Using Kinetic eGFR for Vancomycin Dosing When Renal Clearance Is Acutely Changing: A Simulation Study

Session Information

Category: Acute Kidney Injury

  • 102 AKI: Clinical, Outcomes, and Trials


  • Bairy, Manohar, Tan Tock Seng Hospital, Singapore, Singapore
  • Khoo, Benjamin Zhi En, Tan Tock Seng Hospital, Singapore, Singapore
  • Tan, Sock Hoon, Tan Tock Seng Hospital, Singapore, Singapore
  • Peh, Leticia Xyn Yen, Tan Tock Seng Hospital, Singapore, Singapore
  • Lim, Siow Yu, Tan Tock Seng Hospital, Singapore, Singapore
  • Shen Hui, Chuang, Tan Tock Seng Hospital, Singapore, Singapore

Achieving target vancomycin trough (VT) levels in acutely ill patients is a challenge. Using Cockcroft Gault estimated creatinine clearance (CGeCrCl) for drug dosing lacks validation when the creatinine level is unsteady. In this cohort of hospitalised patients treated with CGeCrCl based vancomycin dosing, we used Kinetic estimated GFR (KeGFR) and MDRD eGFR to predict VT levels and to simulate vancomycin dosing frequencies and explored the likelihood of achieving target VT levels.

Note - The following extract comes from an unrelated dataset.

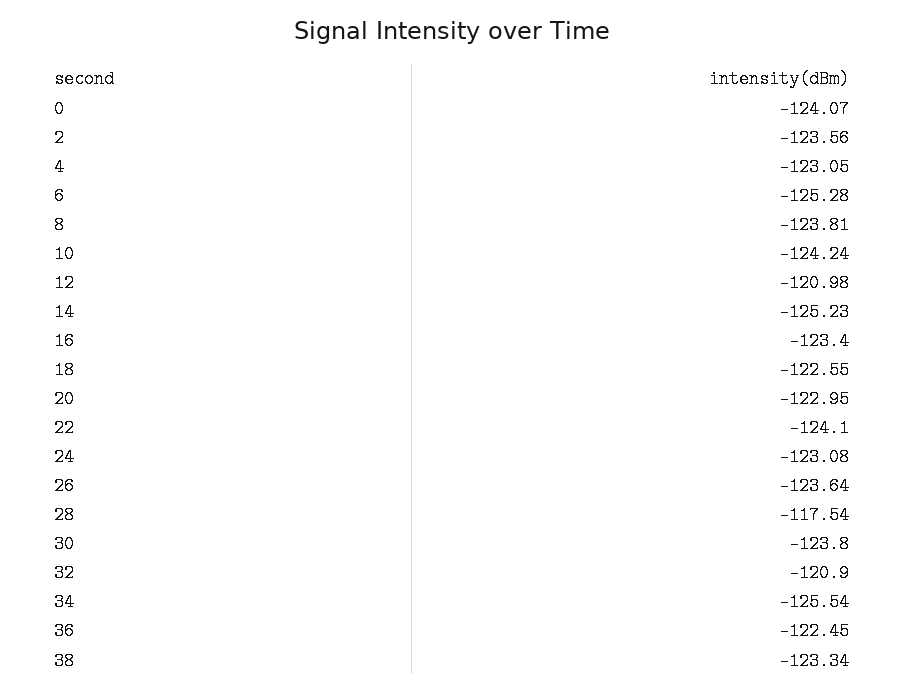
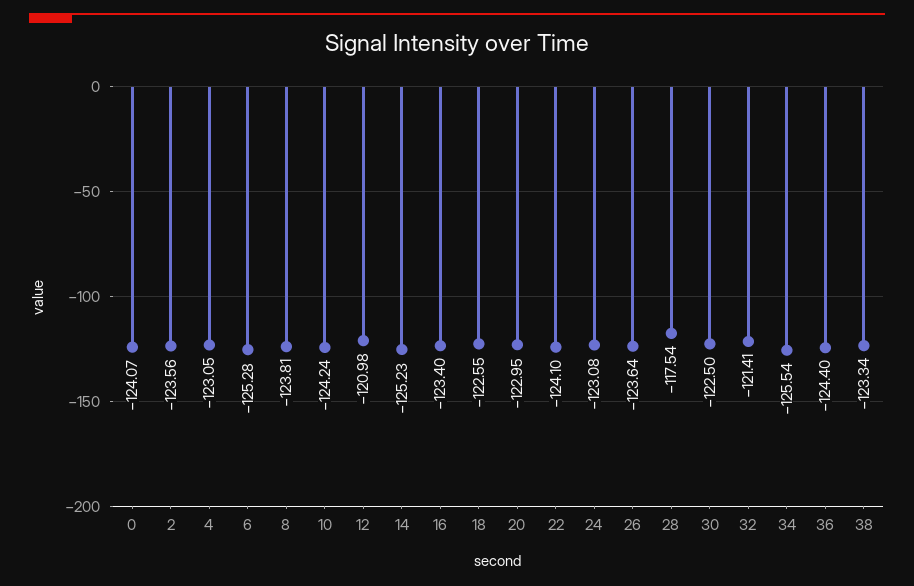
30: -123.8 -> -122.5
32: -120.9 -> -121.41
36: -122.45 -> -124.4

Among 111 methicillin-resistant Staphylococcus aureus bacteremic patients treated with intravenous vancomycin who had creatinine levels varying by > 5% during treatment, a study subgroup (SSG) consisted of 38 patients who had VT levels checked after the first (loading) dose and before the second dose.Predicted VT using CGeCrCl, KeGFR and MDRD eGFR calculated using population pharmacokinetic equations and compared to the true (observed) VT using Bland Altman (BA) plots for agreement in the SSG. The dosing frequency was simulated using KeGFR and MDRD eGFRs based on the hospital vancomycin dosing protocol and the likelihood of achieving the target VT (10-20mg/L) was estimated for each method.


VT levels of 41 patients (37%) were <10mg/L. In the SSG, CGeCrCl was 23.3ml/min (IQR 14.3,30.3), 34% had acute kidney injury (AKI) or were recovering from AKI and 79% had at least 5% variation in 2 consecutive creatinine levels including the level used to determine the vancomycin dosing frequency. 17 (45%) patients had subtherapeutic VT levels in the SSG. KeGFR-predicted VT showed the best agreement with true VT with a mean difference of -0.128 using the BA method. The mean difference was +3.81 for CGeCrCl predicted VT and +0.78 for MDRD predicted VT. In the dose frequency simulation model, 11 of the 17 patients with VT <10mg/L were likely to achieve the target VT when KeGFR is used, compared to 10 patients when MDRD eGFR is used and 2 patients with target VT levels were likely to attain subtherapeutic levels when MDRDeGFR is used .


KeGFR based vancomycin dosing is more likely to achieve target VT levels in comparison to CGeCrCl and MDRD eGFR based dosing in patients with fluctuating creatinine levels. KeGFR based vancomycin dosing will need to be further validated prospectively in a randomised clinical trial.